Extracted data entries
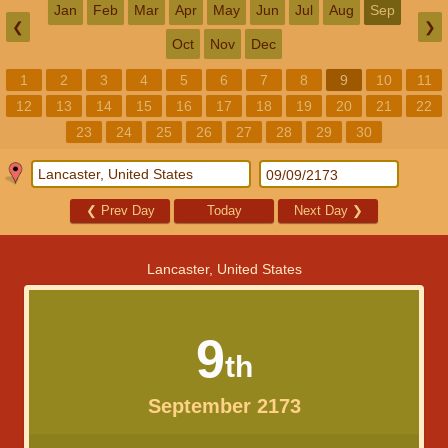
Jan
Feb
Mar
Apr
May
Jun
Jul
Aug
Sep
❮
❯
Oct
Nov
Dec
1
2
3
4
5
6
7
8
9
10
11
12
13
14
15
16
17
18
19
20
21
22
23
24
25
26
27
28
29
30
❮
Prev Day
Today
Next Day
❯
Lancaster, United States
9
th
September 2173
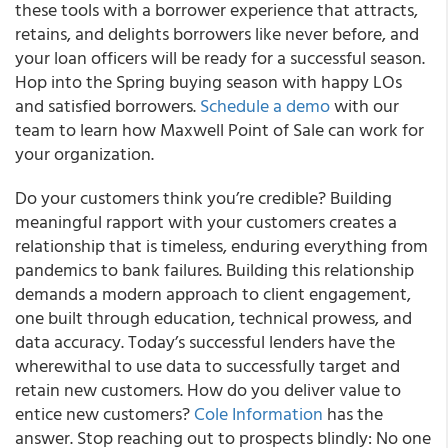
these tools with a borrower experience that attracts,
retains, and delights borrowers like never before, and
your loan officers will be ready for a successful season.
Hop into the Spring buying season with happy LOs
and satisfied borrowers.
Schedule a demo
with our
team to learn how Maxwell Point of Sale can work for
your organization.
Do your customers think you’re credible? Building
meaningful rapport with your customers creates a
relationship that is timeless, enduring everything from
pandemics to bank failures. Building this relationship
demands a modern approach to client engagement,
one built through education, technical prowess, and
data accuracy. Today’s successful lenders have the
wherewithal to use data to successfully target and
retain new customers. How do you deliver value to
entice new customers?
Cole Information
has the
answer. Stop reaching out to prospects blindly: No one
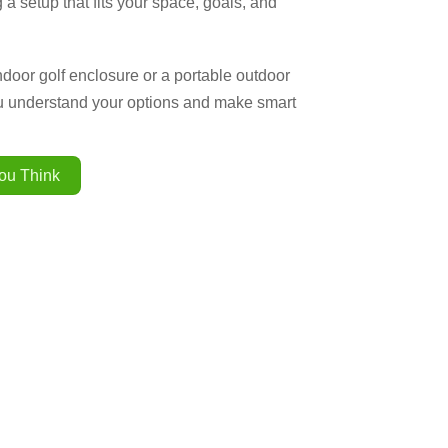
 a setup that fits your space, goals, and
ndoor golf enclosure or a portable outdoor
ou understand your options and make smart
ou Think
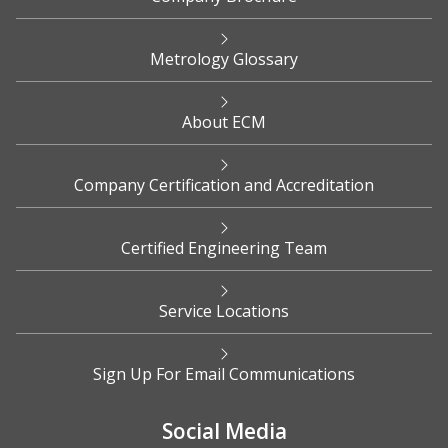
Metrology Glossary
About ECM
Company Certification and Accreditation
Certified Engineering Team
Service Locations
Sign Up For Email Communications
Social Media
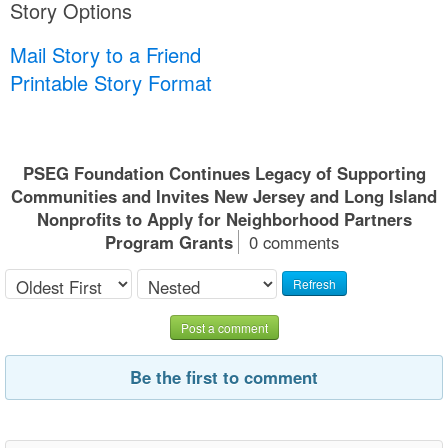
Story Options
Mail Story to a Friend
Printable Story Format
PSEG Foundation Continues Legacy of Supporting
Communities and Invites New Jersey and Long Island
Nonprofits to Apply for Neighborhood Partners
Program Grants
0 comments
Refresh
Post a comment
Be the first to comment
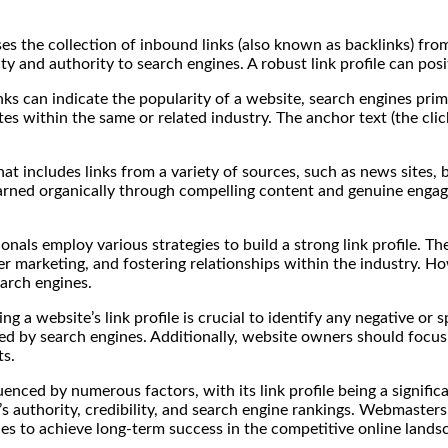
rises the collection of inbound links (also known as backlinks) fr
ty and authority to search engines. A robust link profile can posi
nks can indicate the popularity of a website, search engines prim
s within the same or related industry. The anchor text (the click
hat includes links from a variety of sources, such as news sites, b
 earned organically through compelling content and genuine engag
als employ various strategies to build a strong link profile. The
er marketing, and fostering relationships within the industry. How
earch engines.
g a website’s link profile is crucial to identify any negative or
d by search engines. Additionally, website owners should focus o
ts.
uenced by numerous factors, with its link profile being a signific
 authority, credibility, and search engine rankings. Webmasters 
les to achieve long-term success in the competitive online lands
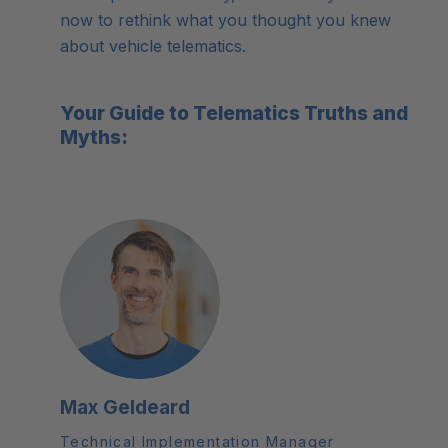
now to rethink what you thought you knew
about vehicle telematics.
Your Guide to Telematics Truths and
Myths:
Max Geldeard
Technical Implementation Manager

■ WORK REQUIRED
Check each line of the entries above, and show every one holding the word "within".

■ RESPONSE TO THE EXERCISE
s within the same or related industry. The anchor text (the click
er marketing, and fostering relationships within the industry. How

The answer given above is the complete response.